Books: Troy

4 minute read
TIME

A TROJAN ENDING—Laura Riding— Random House ($2.50).

Troy’s tale is one of the oldest stories in the world. It has been questioned, sifted, dug into by historians and archeologists, reconstructed by poets. Two epics (the Iliad and Odyssey) and a low hill in Turkey, within sight of the Dardanelles, are all that scholars and poets have had to go on. Laura Riding’s A Trojan Ending, not to be confused with such mere literary romances as John Erskine’s The Private Life of Helen of Troy, probes the dusty pile of Homeric legend with the findings of modern scholarship, discovers in it not a prehistoric frieze of barbarous “heroes” but a valuable prototype of the modern world.

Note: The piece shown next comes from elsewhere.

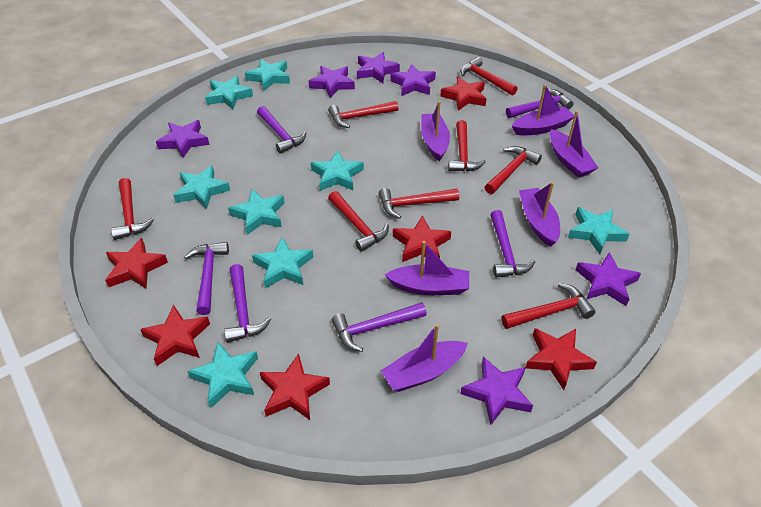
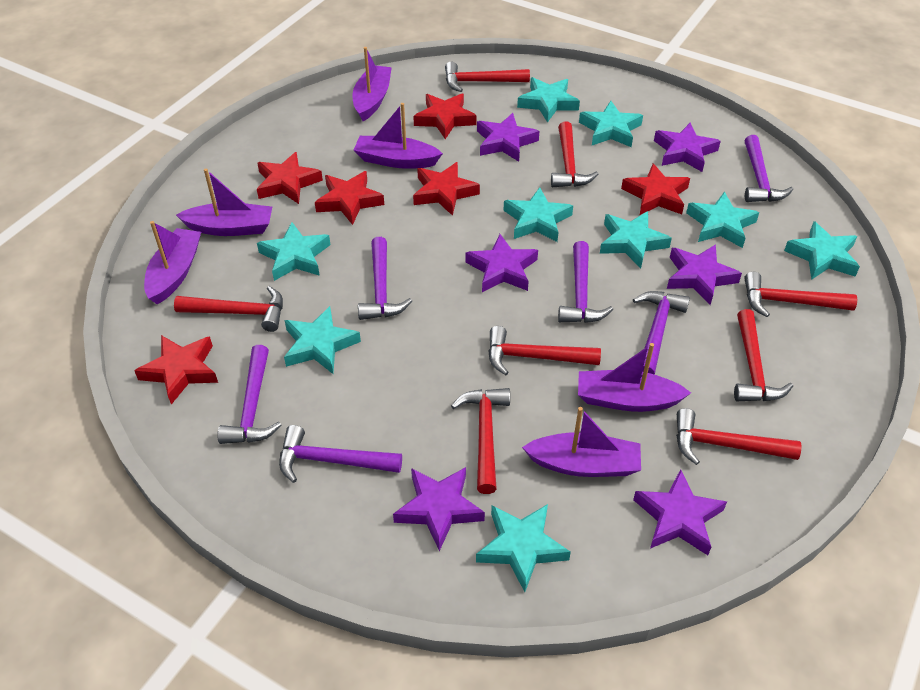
turquoise star: 8 -> 9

“The story of Troy, now dispersed in mocking legend,” says Author Riding, “was the first tight knot that history made in time.” Whether or not her unraveling of that knot and its ensuing threads will please all masculine readers, it is an exploration of legend that turns up many a psychological find, pieces together many a broken sherd of human nature. Laura Riding does not tamper with the main outline of Troy’s well-known story. But she finds the clue to the Trojan War not in Paris’ seduction of Helen but in the opposing temperaments of the Greeks, whose civilization is on the make, and the Trojans, whose civilization is (in the best sense) finished. She makes her mouth piece-heroine a character unmentioned by Homer—Cressida, daughter of the Trojan’s Chief Priest of Apollo, ill-famed in literature (by Boccaccio, Chaucer, Shakespeare) as a heartless jilt. Chosen as a central character because her “legendary real” identity offers the widest freedom for creating a sensitive female observer, Laura Riding’s Cressida is not jilt but “almost in her time what woman may be in ours.” This Cressida does not leave her Trojan lover Troilus for a Greek lover, Diomedes; she chooses an unhappy life among the alien Greeks to carry on the vital idea of Troy.

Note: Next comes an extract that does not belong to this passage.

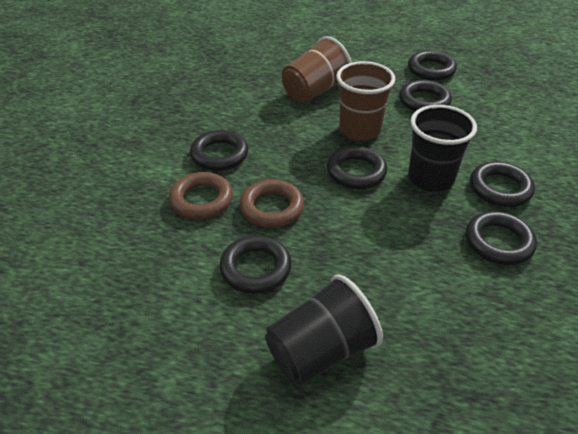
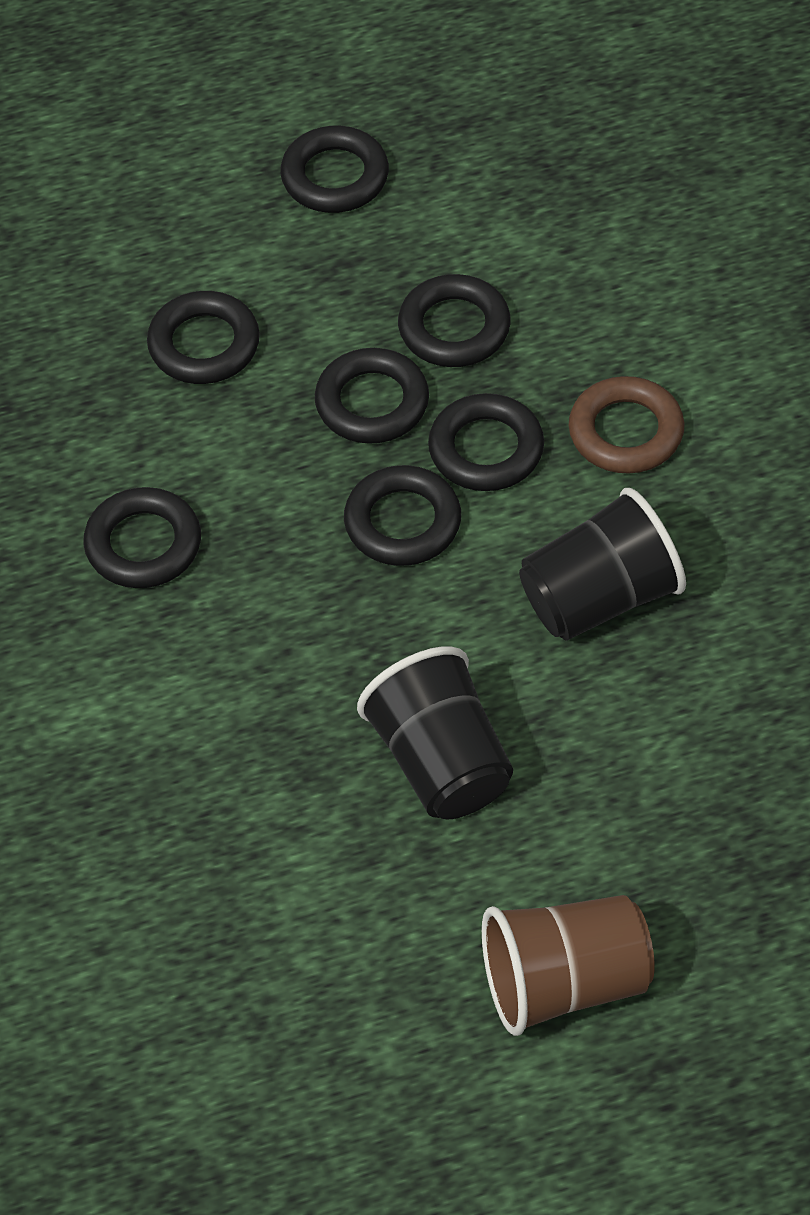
brown cup: 2 -> 1
brown ring: 2 -> 1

Of the more than 100 characters who throng the story of Troy, Laura Riding does not so much deny the traditional estimate as sharpen it to a difference. Thus Helen, whose glamour is “like air and wind and leaves rather than flesh . . . is virtuous, but it is a virtue that will never be tested, and that is the reason it has become so legendary.” And Odysseus is classed with other “fortune-seekers, roving villains, shrewd impostors, remarkable nobodies of chance.” Heroes of A Trojan Ending are not the warriors but the women. They can do little to repair or avert the man-made damage, but their chorus of wisdom gives the action its meaning. Andromache, Cassandra, Helen, especially Cressida have things to say about men, women and life that will give many a man unsauced food for thought: “Women don’t exist for the purpose of making good men out of bad material or wise men out of foolish material. They exist, Cousin, for the purpose of making life real, making men real—for if there’s one thing a woman can’t endure it’s to be surrounded by phantoms . . . women know what men are, and. though men do not know it from themselves, they learn it from women. But women can learn nothing about themselves from men … it is not to grow bigger in places and people that the world goes on, but to refine in itself the few true places, the few true people—and the rest is dispersion, the becoming Nothing, the reaching Nowhere.”

The Author. Highly regarded by some critics, Manhattan-born (1901) Laura Riding has had few U. S. readers, who consider her poetry mostly unintelligible, only partially understand her prose. But in A Trojan Ending her first prose work of wide common popular appeal, readers will find an exciting flavor, much to make them sit up and ask for more. Driven from her home in Mallorca a year ago by the Spanish civil war, Laura Riding is now living temporarily in England, has just finished revising her collected poems, to be published in the U. S. shortly.